3. Swap Accuracy Tests [SPEC]

3.1 Single-hop Uniswap v3 swap [SPEC]

Test: Replay 500 historical single-hop swaps (ETH/USDC, WBTC/ETH, etc.) through mirage.

Properties:

Output amount within 10 bps of actual in >= 99% of cases
Tick after swap matches actual tick in 100% of cases
sqrtPriceX96 after swap matches actual within 1 wei in >= 99% of cases

#![allow(unused)]
fn main() {
#[test]
fn validate_uniswap_v3_single_hop_swaps() {
    let test_blocks = load_labeled_blocks("swap_single_hop", 500);

    let mut results = Vec::new();
    for block in &test_blocks {
        let result = replay_and_compare(block);
        results.push(result);
    }

    let pass_rate = results.iter()
        .filter(|r| r.amount_delta_bps <= 10.0)
        .count() as f64 / results.len() as f64;

    assert!(
        pass_rate >= 0.99,
        "single-hop swap pass rate {:.2}% < 99%",
        pass_rate * 100.0
    );

    // Report the worst-case delta.
    let worst = results.iter()
        .max_by(|a, b| a.amount_delta_bps.partial_cmp(&b.amount_delta_bps).unwrap())
        .unwrap();
    println!(
        "worst case: block {} delta {:.1} bps",
        worst.block_number, worst.amount_delta_bps
    );
}
}

3.2 Swap during oracle update [SPEC]

Test: Select blocks where a Chainlink oracle update and a swap occur in the same block. The oracle update changes the price reference mid-block. Verify mirage handles the ordering correctly (oracle update before swap, or after, matching actual ordering).

3.3 Swap with slippage revert [SPEC]

Test: Select blocks where the golem’s swap reverted on-chain due to slippage. Verify the simulation also reverts. Verify the revert reason matches (e.g., "Too little received" from Uniswap’s router).

4. Multi-Hop Accuracy Tests [SPEC]

4.1 Two-hop routes through the Universal Router [SPEC]

Test: Replay 500 historical multi-hop swaps routed through Uniswap’s Universal Router. Compare final output amount.
┄┄┄┄┄┄┄┄┄┄
### TASKS TO CARRY OUT
a – Print the part of the swap accuracy spec starting with "let pass_rate = results.iter()" and going on through "worst = results.iter()".
b – List the title of every decimal-numbered subsection in the swap accuracy spec, along with its number.
Rely only on the swap accuracy spec for everything here.
┄┄┄┄┄┄┄┄┄┄
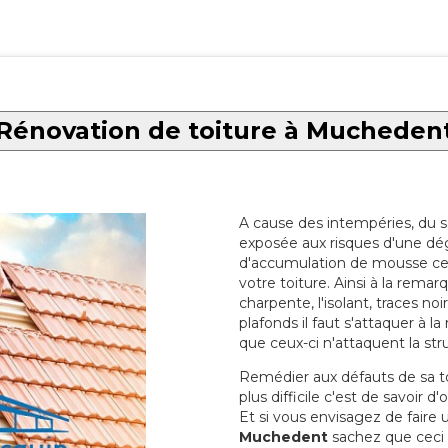
Rénovation de toiture à Mucheden
A cause des intempéries, du sol
exposée aux risques d'une dég
d'accumulation de mousse ce qu
votre toiture. Ainsi à la rema
charpente, l'isolant, traces noi
plafonds il faut s'attaquer à l
que ceux-ci n'attaquent la str
Remédier aux défauts de sa toit
plus difficile c'est de savoir d
Et si vous envisagez de faire
Muchedent
sachez que ceci s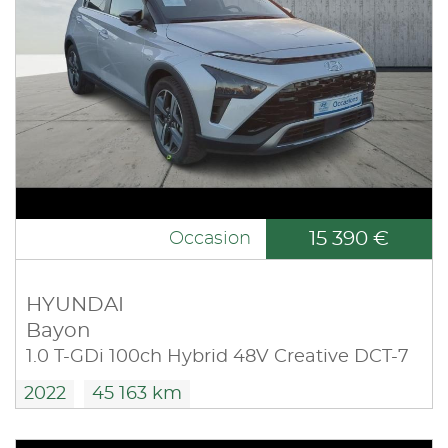
15 390 €
Occasion
HYUNDAI
Bayon
1.0 T-GDi 100ch Hybrid 48V Creative DCT-7
2022
45 163 km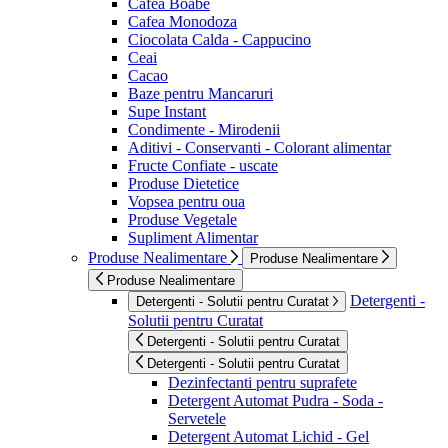
Cafea Boabe
Cafea Monodoza
Ciocolata Calda - Cappucino
Ceai
Cacao
Baze pentru Mancaruri
Supe Instant
Condimente - Mirodenii
Aditivi - Conservanti - Colorant alimentar
Fructe Confiate - uscate
Produse Dietetice
Vopsea pentru oua
Produse Vegetale
Supliment Alimentar
Produse Nealimentare
Produse Nealimentare
Produse Nealimentare
Detergenti -
Detergenti - Solutii pentru Curatat
Solutii pentru Curatat
Detergenti - Solutii pentru Curatat
Detergenti - Solutii pentru Curatat
Dezinfectanti pentru suprafete
Detergent Automat Pudra - Soda -
Servetele
Detergent Automat Lichid - Gel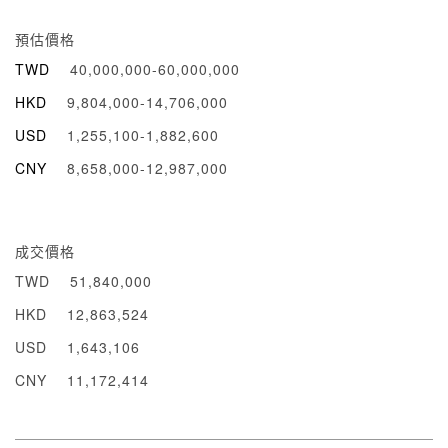
預估價格
TWD
40,000,000-60,000,000
HKD
9,804,000-14,706,000
USD
1,255,100-1,882,600
CNY
8,658,000-12,987,000
成交價格
TWD
51,840,000
HKD
12,863,524
USD
1,643,106
CNY
11,172,414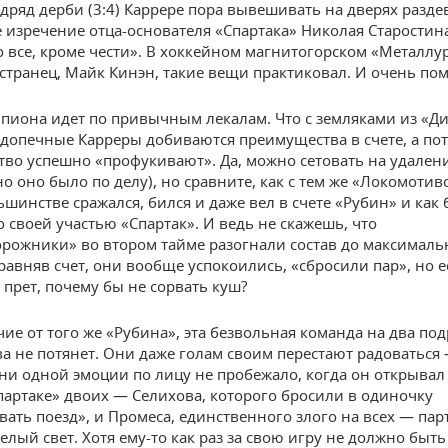
одряд дерби (3:4) Каррере пора вывешивать на дверях разде
 изречение отца-основателя «Спартака» Николая Старостин
 все, кроме чести». В хоккейном магнитогорском «Металлург
странец, Майк Кинэн, такие вещи практиковал. И очень пом
мпиона идет по привычным лекалам. Что с земляками из «Ди
одопечные Карреры добиваются преимущества в счете, а пот
во успешно «профукивают». Да, можно сетовать на удален
но оно было по делу), но сравните, как с тем же «Локомоти
ьшинстве сражался, бился и даже вел в счете «Рубин» и как
о своей участью «Спартак». И ведь не скажешь, что
рожники» во втором тайме разогнали состав до максималь
Сравняв счет, они вообще успокоились, «сбросили пар», но е
 прет, почему бы не сорвать куш?
чие от того же «Рубина», эта безвольная команда на два по
а не потянет. Они даже голам своим перестают радоваться 
ни одной эмоции по лицу не пробежало, когда он открывал 
партаке» двоих — Селихова, которого бросили в одиночку
вать поезд», и Промеса, единственного злого на всех — пар
белый свет. Хотя ему-то как раз за свою игру не должно быть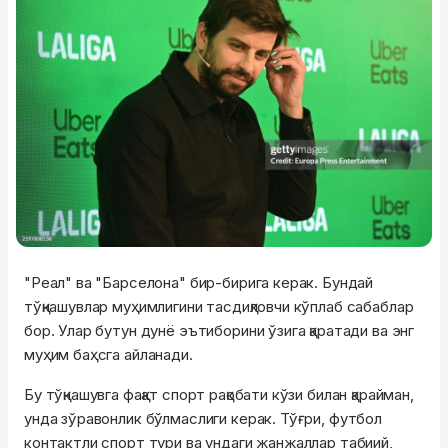
"Реал" ва "Барселона" бир-бирига керак. Бундай
тўқнашувлар муҳимлигини тасдиқловчи кўплаб сабаблар
бор. Улар бутун дунё эътиборини ўзига қаратади ва энг
муҳим баҳсга айланади.
Бу тўқнашувга фақат спорт рақобати кўзи билан қарайман,
унда зўравонлик бўлмаслиги керак. Тўғри, футбол
контактли спорт тури ва ундаги жанжаллар табиий,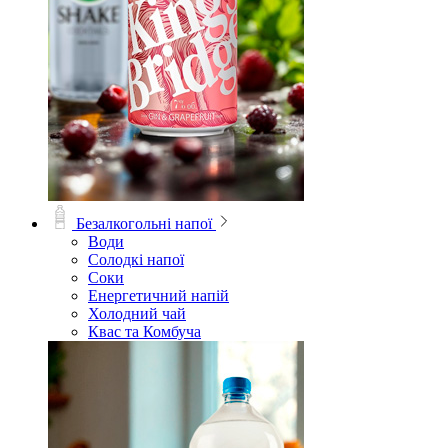
Безалкогольні напої
Води
Солодкі напої
Соки
Енергетичний напій
Холодний чай
Квас та Комбуча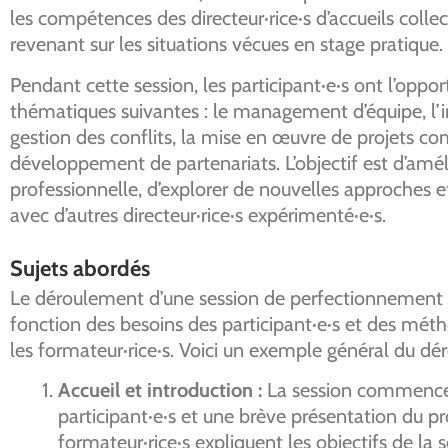
les compétences des directeur·rice·s d’accueils colle
revenant sur les situations vécues en stage pratique.
Pendant cette session, les participant·e·s ont l’oppor
thématiques suivantes : le management d’équipe, l’
gestion des conflits, la mise en œuvre de projets co
développement de partenariats. L’objectif est d’améli
professionnelle, d’explorer de nouvelles approches e
avec d’autres directeur·rice·s expérimenté·e·s.
Sujets abordés
Le déroulement d’une session de perfectionnement 
fonction des besoins des participant·e·s et des mét
les formateur·rice·s. Voici un exemple général du dér
Accueil et introduction :
La session commence 
participant·e·s et une brève présentation du 
formateur·rice·s expliquent les objectifs de la 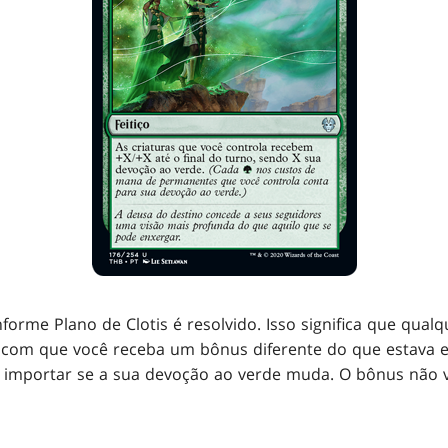
forme Plano de Clotis é resolvido. Isso significa que qual
 com que você receba um bônus diferente do que estava 
i importar se a sua devoção ao verde muda. O bônus não 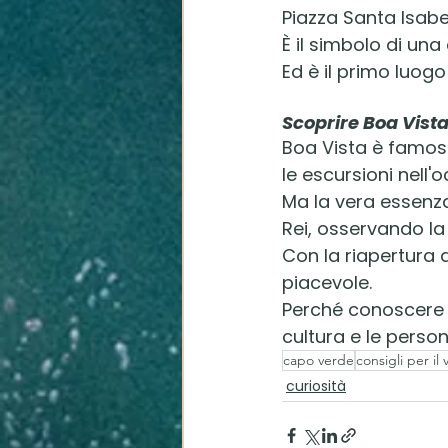
Piazza Santa Isabe
È il simbolo di un
Ed è il primo luogo
Scoprire Boa Vista
Boa Vista è famosa
le escursioni nell'
Ma la vera essenza
Rei, osservando la
Con la riapertura 
piacevole.
Perché conoscere Bo
cultura e le perso
capo verde
consigli per il 
curiosità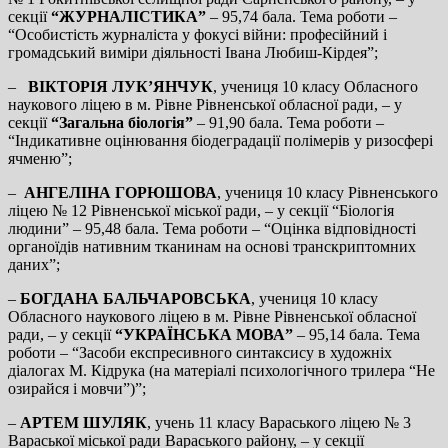
секції
“ЖУРНАЛІСТИКА”
– 95,74 бала. Тема роботи –
“Особистість журналіста у фокусі війни: професійний і
громадський виміри діяльності Івана Любиш-Кірдея”;
–
ВІКТОРІЯ ЛУК’ЯНЧУК
, учениця 10 класу Обласного
наукового ліцею в м. Рівне Рівненської обласної ради, – у
секції
“Загальна біологія”
– 91,90 бала. Тема роботи –
“Індикативне оцінювання біодеградації полімерів у ризосфері
ячменю”;
–
АНГЕЛІНА ГОРЮШОВА
, учениця 10 класу Рівненського
ліцею № 12 Рівненської міської ради, – у секції “Біологія
людини” – 95,48 бала. Тема роботи – “Оцінка відповідності
органоїдів нативним тканинам на основі транскриптомних
даних”;
–
БОГДАНА БАЛЬЧАРОВСЬКА
, учениця 10 класу
Обласного наукового ліцею в м. Рівне Рівненської обласної
ради, – у секції
“УКРАЇНСЬКА МОВА”
– 95,14 бала. Тема
роботи – “Засоби експресивного синтаксису в художніх
діалогах М. Кідрука (на матеріалі психологічного трилера “Не
озирайся і мовчи”)”;
–
АРТЕМ ШУЛЯК
, учень 11 класу Вараського ліцею № 3
Вараської міської ради Вараського району, – у секції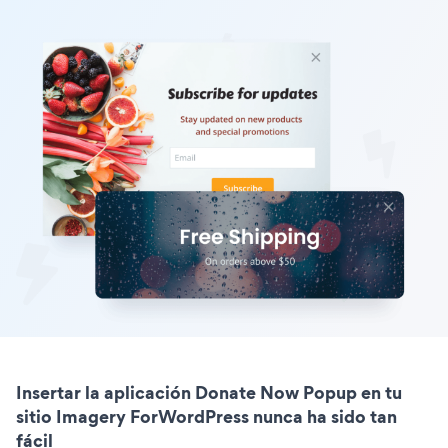
Insertar la aplicación Donate Now Popup en tu
sitio Imagery ForWordPress nunca ha sido tan
fácil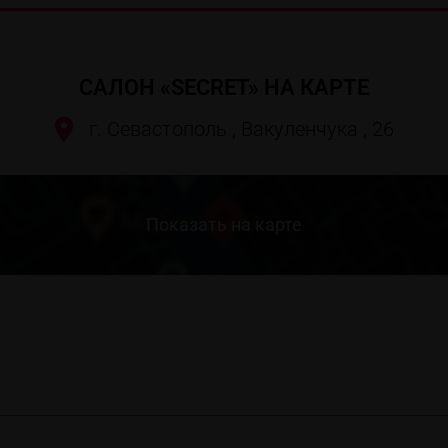
САЛОН «SECRET» НА КАРТЕ
г. Севастополь , Вакуленчука , 26
Показать на карте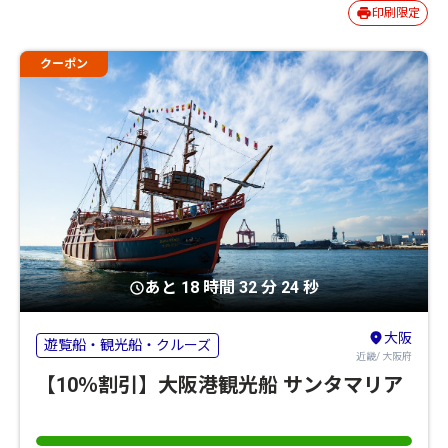
印刷限定
クーポン
あと 18 時間 32 分 23 秒
大阪
遊覧船・観光船・クルーズ
近畿/ 大阪府
【10％割引】大阪港観光船 サンタマリア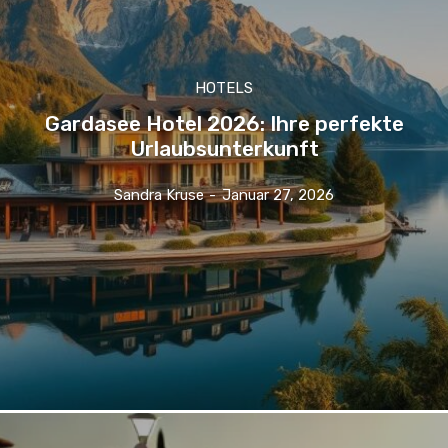
HOTELS
Gardasee Hotel 2026: Ihre perfekte
Urlaubsunterkunft
Sandra Kruse
-
Januar 27, 2026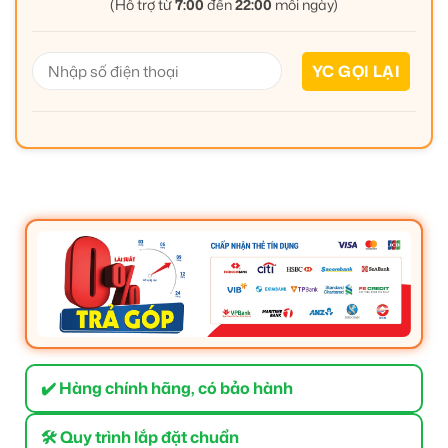
(Hỗ trợ từ
7:00
đến
22:00
mỗi ngày)
✔️ Hàng chính hãng, có bảo hành
🛠 Quy trình lắp đặt chuẩn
┄┄┄┄┄┄┄┄┄┄
### ANSWER LIST
a –
let pass_rate = results.iter()
        .filter(|r| r.amount_delta_bps <= 10.0)
        .count() as f64 / results.len() as f64;

    assert!(
        pass_rate >= 0.99,
        "single-hop swap pass rate {:.2}% < 99%",
        pass_rate * 100.0
    );

    // Report the worst-case delta.
    let worst = results.iter()

b –
3.1 Single-hop Uniswap v3 swap
3.2 Swap during oracle update
3.3 Swap with slippage revert
4.1 Two-hop routes through the Universal Router